YENİ DÜNYA MODASI: ‘MIŞ GİBİ’LİK

Herkesin her şey olabildiği tuhaf bir dünyada yaşıyoruz.

Algı, gerçekliği tamamen alt etmiş durumda.

Anahtar kavram ‘mış gibi’lik…

Gerçeklikse hiç olmadığı kadar ‘görece’.

Misal…

Yalan söylemek…

Eskiden kötüydü.

Şimdi durumuna göre…

Pembesi, siyahı, beyazı var.

Nabza göre şerbetlisi var.

İki artı ikinin her zaman dört etmediği;

Suyun her yerde 100 derecede kaynamadığı;

Hakikat anlayışının parçalandığı bir dünyanın ‘yeni normalliği’ bu aslında.

Haliyle içinde yaşayan birey de buna göre biçimleniyor.

Garip olan, bireyler kendi zihinlerinde inşa ettikleri gerçekliğe körü körüne inanıyor. 

Misal…

Sosyal medyada sürekli bir kadın çıkıyor karşıma.

Unvanlarını görünce baktım kimmiş diye…

Kendisi aynı anda iletişim uzmanı, gazeteci, yazar, sunucu, bireysel danışman, aile danışmanı, kişisel gelişim uzmanı, ilişki uzmanı ve daha bir sürü şey!

Gerçek kalite parayla olmaz’ ya da ‘kaliteli olmak için kendini yetiştirmen lazım’ gibi hayata dair MÜTHİŞ saptamaları var.

Merak ettim haliyle, daha derin araştırdım…

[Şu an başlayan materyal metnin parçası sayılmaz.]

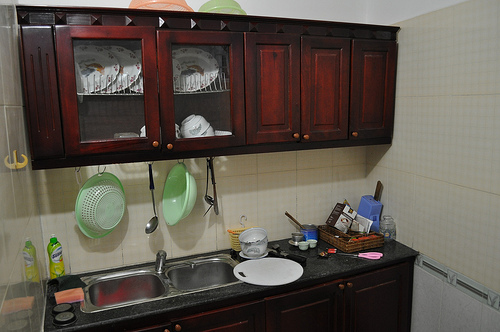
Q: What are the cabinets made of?
A: Reddish black wood.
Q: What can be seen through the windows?
A: Dishes and cups.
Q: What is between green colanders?
A: A hanging ladle.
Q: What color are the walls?
A: White.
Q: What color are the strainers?
A: Green.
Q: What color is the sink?
A: Gray.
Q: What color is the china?
A: White.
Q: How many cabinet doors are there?
A: 5.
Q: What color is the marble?
A: Gray.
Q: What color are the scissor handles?
A: Pink.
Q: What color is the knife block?
A: Blue.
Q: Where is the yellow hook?
A: On the wall.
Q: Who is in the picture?
A: No one.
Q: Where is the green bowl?
A: Hanging underneath the cabinets.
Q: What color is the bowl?
A: Green.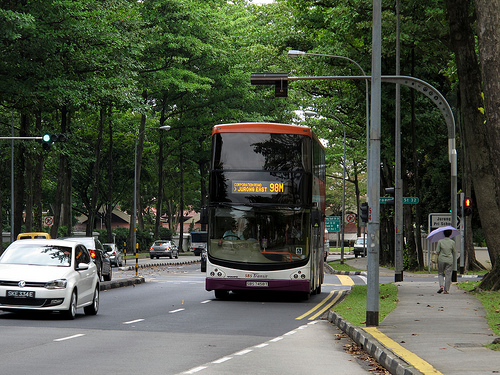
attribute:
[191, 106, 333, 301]
bus — red, rd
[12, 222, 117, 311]
car — white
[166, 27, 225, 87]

İnternette yer alan biyografileri ‘deneyimlerinden’ başladığı için uzmanlığının eğitimden gelmediği kanısına vardım.  

Hemen belirtelim…

Tabi ki uzmanlık için eğitim tek kriter değil.

Ve fakat…

İletişim ve kişisel gelişim gibi alanlarda başkalarını eğitebilmek için insanın kayda değer bir iş tecrübesine ya da en azından alana ilişkin bir yüksek lisans eğitimine sahip olması gerekmez mi?

Aksi halde bu kişilerin kişisel gelişim tavsiyeleri ‘Doğan görünümlü Şahin gibi bazıları’(!) saptamasından öteye gitmiyor çünkü.  

Yine internette yazan bilgilere göre bizim gazeteci, yazar, iletişimci, aile danışmanı, kişisel gelişimci ve daha bir sürü şey ‘uzmanımız’, kadın erkek ilişkilerinden duygu kontrolüne kadar geniş bir skalada eğitimler veriyor.

Yani aynı zamanda psikolog da maşallah…

Hem de en ‘alaylısından’…

Tuhaf olan, ‘çoklu uzmanlıklarına’ hem kendi inanıyor hem de başkalarını inandırmayı başarıyor.  

Anlayacağınız kalaylı bir ‘mış gibi’ uzmanı…

Kendi ifadeleriyle ‘olduğundan farklı görünmeye çalışan insanlaraysa acıyor’(!)…

Şuursuzluğun bu kadarına insanı pes dedirtiyor!

Asıl acı olansa bu konuda yalnız olmaması…

Zira hem geleneksel hem de dijital medya bu tür ‘uzmanlarla’ dolup taşıyor.